Canadian building code question

What door clear width is required for a barrier-free entrance in Canada?

For a barrier-free entrance, the required width is based on the clear opening condition at the door, not just the nominal door leaf size. You need to verify how the adopted code measures the clear opening and whether hardware, door stops, maneuvering clearances, vestibules, or provincial accessibility rules affect the compliant result.

This page is intentionally limited to barrier-free entrance doors. It does not try to answer every accessible interior-door question. The safest first-pass workflow is to confirm how the clear opening is measured, then test whether the actual entrance condition still works once hardware, closers, approach space, and vestibule coordination are taken into account.

What to check first

  • Do not assume the nominal leaf size equals the required clear width.

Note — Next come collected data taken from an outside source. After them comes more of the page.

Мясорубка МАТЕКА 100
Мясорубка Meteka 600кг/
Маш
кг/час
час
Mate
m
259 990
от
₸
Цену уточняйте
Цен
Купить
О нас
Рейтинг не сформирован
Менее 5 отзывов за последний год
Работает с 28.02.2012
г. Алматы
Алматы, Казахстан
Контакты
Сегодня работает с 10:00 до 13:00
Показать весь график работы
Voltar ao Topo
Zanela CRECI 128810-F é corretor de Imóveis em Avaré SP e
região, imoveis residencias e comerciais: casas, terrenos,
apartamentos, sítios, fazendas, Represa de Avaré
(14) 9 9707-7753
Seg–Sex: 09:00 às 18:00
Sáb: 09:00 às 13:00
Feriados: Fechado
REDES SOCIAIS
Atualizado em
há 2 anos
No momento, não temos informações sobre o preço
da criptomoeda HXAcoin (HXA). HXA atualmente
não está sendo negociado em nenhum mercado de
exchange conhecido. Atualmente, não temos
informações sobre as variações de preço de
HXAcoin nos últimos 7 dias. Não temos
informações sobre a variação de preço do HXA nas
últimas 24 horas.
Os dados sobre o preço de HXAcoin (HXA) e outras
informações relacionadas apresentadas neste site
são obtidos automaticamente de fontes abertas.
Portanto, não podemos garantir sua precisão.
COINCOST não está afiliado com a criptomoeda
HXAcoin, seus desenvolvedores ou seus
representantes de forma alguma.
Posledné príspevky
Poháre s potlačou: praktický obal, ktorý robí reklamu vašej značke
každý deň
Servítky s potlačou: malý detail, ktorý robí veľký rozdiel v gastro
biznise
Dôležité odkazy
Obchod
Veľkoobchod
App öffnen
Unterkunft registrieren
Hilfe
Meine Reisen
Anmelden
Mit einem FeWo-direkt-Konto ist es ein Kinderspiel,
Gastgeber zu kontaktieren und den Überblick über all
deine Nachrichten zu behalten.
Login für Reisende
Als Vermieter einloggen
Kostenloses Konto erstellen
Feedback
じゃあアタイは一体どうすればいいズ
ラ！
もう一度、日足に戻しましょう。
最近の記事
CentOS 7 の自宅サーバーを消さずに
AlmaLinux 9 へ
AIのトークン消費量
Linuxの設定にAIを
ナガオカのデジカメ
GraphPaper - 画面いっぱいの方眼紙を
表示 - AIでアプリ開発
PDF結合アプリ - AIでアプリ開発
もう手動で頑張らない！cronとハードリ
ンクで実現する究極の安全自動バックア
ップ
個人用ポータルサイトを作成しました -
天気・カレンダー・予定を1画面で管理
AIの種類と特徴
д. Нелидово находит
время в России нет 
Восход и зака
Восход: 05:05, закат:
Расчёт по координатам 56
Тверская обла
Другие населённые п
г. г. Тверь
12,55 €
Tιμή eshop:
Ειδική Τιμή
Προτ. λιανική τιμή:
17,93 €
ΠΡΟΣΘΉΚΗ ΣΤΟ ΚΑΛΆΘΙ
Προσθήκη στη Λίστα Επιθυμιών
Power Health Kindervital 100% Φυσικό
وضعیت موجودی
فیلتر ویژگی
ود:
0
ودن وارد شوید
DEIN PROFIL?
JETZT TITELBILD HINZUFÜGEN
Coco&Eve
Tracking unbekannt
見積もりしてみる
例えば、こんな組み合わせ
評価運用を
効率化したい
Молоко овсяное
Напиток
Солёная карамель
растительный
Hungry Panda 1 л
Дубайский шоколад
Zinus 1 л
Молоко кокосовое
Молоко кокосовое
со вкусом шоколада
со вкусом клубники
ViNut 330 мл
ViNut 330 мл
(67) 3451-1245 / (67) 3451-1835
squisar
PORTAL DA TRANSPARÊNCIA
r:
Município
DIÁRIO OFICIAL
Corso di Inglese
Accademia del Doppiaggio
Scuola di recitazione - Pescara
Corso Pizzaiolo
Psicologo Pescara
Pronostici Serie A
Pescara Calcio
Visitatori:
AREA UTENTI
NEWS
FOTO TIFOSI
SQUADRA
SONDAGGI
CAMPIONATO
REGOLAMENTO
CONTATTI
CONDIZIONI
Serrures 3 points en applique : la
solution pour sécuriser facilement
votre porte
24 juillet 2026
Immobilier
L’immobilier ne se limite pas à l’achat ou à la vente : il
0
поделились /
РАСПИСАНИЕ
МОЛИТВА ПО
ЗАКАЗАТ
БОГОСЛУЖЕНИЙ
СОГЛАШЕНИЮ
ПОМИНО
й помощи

The code check is about the clear opening under a specific door condition.
  • Barrier-free entrance compliance can fail even when the opening dimension looks right if maneuvering clearance, vestibule geometry, or hardware conditions are wrong.
  • Provincial accessibility adoption can add nuance, so the final answer should be tied to the project's jurisdiction and entrance configuration.

Jurisdiction notes

National baseline

Start with the barrier-free entrance and door-clearance provisions in the adopted building code, including how the clear opening is measured.

Province and accessibility check

Confirm whether the province adds accessibility-layer requirements or amendments that affect the entrance condition, especially where local practice is stricter than the baseline building-code path.

Entrance-specific variables

Door hardware, the stop position, maneuvering clearance, vestibule depth, paired-door conditions, and power-operator expectations can all change whether the entrance is truly compliant.

Work through it in this order

  1. Confirm that you are checking a barrier-free entrance door, not a different interior or secondary accessible-door condition.
  2. Review how the adopted code defines and measures the clear opening at the door condition being proposed.
  3. Test the opening with hardware, closer, approach-side maneuvering space, and vestibule geometry instead of relying on nominal door size alone.
  4. Keep the cited dimensional rule and the entrance-specific assumptions together before finalizing the detail or permit response.

Common questions

Is the nominal door size the same as the required clear width?

No. The code check is based on the clear opening condition, which can be reduced by hardware, stops, and the actual position of the door when measured.

Why mention maneuvering clearance if the question is about width?

Because a barrier-free entrance can fail as a usable accessible entrance even when the clear opening dimension appears acceptable. Maneuvering space and door operation are part of the real-world compliance path.

Can this page answer every barrier-free door question in a building?

No. This page is intentionally limited to barrier-free entrance doors. Interior accessible doors, specialty doors, and retrofit conditions often need separate analysis.